- **BRANO PROPOSTO**:
▼▼▼

20 Giugno – Serata Finale (parte seconda) – Queens of the stone age + Gary Clark Jr. + Ash

Queens of the stone age

Band ormai diventata culto nel corso degli anni.
E’ una delle pochissime in vita a tenere ancora alto il vessillo del Rock.
Continua ricerca sonora ed un genio di fondo, chiamato Josh Homme, che fa trascendere il loro sound sia dai generi che dalle epoche.
Insomma uno dei (se non “il”) miglior gruppo in circolazione nell’ultimo decennio.

L’attesa era davvero spasmodica.
I Q.O.T.S.A. non pubblicavano un album dal lontano 2007 (“Era Vulgaris”) ed da allora non c’era stato modo di rivederli in Italia.
“..Like clockwork” appena uscito, si sta rivelando un vero capolavoro.
Un netto cambio di stile per la band che nel suo continuo processo di evoluzione (non c’è un loro album con un sound identico al precedente) ha tagliato decisamente i ponti con il passato abbracciando sonorità più dolci, ma anche profondamente tenebrose.
Una piccola rivoluzione, insomma, di cui godevo l’attesa per vederne gli effetti anche in versione live. La tensione era altissima, anche intorno a me.

▲▲▲

- **MATERIALE ESTRATTO**:
▼▼▼

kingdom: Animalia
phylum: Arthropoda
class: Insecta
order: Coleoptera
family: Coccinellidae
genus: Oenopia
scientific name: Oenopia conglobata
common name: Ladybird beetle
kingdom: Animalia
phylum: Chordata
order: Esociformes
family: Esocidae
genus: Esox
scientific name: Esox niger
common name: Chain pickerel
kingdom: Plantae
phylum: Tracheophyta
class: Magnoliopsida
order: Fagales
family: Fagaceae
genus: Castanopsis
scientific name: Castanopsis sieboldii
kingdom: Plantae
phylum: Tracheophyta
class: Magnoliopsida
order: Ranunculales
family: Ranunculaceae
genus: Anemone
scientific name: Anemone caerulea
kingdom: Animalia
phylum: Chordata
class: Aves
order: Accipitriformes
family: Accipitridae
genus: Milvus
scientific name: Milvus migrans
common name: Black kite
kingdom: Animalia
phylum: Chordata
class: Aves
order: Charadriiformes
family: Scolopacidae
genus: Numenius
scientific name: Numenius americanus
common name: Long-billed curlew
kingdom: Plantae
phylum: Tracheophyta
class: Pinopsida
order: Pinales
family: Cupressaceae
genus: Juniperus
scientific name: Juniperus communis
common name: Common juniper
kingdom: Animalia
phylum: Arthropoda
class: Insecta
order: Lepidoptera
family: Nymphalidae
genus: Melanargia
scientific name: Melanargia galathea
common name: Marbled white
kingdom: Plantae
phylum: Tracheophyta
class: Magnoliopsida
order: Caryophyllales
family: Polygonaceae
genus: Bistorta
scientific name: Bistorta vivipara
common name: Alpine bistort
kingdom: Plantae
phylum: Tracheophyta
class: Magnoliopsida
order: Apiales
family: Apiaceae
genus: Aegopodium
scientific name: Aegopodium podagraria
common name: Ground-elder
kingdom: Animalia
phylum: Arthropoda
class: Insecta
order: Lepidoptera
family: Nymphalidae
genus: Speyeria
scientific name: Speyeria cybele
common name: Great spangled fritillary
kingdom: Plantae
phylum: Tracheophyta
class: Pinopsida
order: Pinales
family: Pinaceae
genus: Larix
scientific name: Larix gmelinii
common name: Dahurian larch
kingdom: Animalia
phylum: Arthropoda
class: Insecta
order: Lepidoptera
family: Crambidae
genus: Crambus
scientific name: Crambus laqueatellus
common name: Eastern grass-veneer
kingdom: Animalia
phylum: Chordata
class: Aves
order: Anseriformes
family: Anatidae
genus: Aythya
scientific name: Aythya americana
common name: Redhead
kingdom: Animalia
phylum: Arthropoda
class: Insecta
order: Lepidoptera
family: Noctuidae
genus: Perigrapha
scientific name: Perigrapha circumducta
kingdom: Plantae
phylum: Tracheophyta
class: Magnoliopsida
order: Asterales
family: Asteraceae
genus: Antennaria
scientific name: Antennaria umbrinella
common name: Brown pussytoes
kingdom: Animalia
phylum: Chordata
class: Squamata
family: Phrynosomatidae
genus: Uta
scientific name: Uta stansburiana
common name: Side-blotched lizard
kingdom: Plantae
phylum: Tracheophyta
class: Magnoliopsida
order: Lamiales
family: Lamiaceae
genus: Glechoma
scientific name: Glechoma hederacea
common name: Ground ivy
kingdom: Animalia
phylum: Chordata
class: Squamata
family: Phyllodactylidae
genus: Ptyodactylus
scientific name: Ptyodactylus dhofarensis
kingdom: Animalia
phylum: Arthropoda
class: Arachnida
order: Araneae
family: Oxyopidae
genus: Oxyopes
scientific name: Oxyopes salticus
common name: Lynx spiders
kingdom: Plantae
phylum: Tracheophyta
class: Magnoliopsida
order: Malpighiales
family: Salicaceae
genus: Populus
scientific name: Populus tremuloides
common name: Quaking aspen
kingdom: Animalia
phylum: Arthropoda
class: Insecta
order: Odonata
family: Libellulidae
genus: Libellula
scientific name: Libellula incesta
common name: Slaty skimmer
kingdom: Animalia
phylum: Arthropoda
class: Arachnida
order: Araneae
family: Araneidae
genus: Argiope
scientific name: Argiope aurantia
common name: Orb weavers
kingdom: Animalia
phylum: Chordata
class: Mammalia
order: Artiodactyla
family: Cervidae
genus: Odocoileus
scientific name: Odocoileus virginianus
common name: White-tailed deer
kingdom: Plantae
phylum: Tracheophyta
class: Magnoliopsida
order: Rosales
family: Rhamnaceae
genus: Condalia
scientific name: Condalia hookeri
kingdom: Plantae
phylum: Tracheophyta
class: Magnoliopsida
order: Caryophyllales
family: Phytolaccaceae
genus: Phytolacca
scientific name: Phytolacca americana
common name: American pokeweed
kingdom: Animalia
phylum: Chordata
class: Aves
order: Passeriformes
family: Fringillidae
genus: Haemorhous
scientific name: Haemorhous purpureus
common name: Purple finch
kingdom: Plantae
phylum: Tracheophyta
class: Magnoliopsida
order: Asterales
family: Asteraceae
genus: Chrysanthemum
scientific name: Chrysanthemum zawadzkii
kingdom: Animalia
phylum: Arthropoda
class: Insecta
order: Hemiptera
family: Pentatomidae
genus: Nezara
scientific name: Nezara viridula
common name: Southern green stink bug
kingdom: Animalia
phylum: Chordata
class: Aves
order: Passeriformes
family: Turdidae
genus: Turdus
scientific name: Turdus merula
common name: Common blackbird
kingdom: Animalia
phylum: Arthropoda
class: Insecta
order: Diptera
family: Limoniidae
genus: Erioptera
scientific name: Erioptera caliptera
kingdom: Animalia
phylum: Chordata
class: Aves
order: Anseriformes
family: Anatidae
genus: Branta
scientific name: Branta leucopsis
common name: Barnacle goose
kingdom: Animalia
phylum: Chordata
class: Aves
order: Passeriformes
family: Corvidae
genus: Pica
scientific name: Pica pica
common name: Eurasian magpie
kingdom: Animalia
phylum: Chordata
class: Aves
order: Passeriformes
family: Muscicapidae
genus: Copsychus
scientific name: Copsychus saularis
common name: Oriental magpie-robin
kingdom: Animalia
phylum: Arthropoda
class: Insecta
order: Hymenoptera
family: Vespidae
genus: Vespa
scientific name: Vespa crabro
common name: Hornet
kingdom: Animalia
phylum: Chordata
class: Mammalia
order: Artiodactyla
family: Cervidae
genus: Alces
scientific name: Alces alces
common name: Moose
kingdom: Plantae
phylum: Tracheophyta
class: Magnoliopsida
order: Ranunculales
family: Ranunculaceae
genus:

▲▲▲

- **CONSEGNA**: Puoi riscrivere la recensione del concerto, tutto da "Insomma uno dei" fino a "intorno a me.", cambiando "capolavoro" in "gioiello"?

- **SOLUZIONE PROPOSTA**:
Insomma uno dei (se non “il”) miglior gruppo in circolazione nell’ultimo decennio.

L’attesa era davvero spasmodica.
I Q.O.T.S.A. non pubblicavano un album dal lontano 2007 (“Era Vulgaris”) ed da allora non c’era stato modo di rivederli in Italia.
“..Like clockwork” appena uscito, si sta rivelando un vero gioiello.
Un netto cambio di stile per la band che nel suo continuo processo di evoluzione (non c’è un loro album con un sound identico al precedente) ha tagliato decisamente i ponti con il passato abbracciando sonorità più dolci, ma anche profondamente tenebrose.
Una piccola rivoluzione, insomma, di cui godevo l’attesa per vederne gli effetti anche in versione live. La tensione era altissima, anche intorno a me.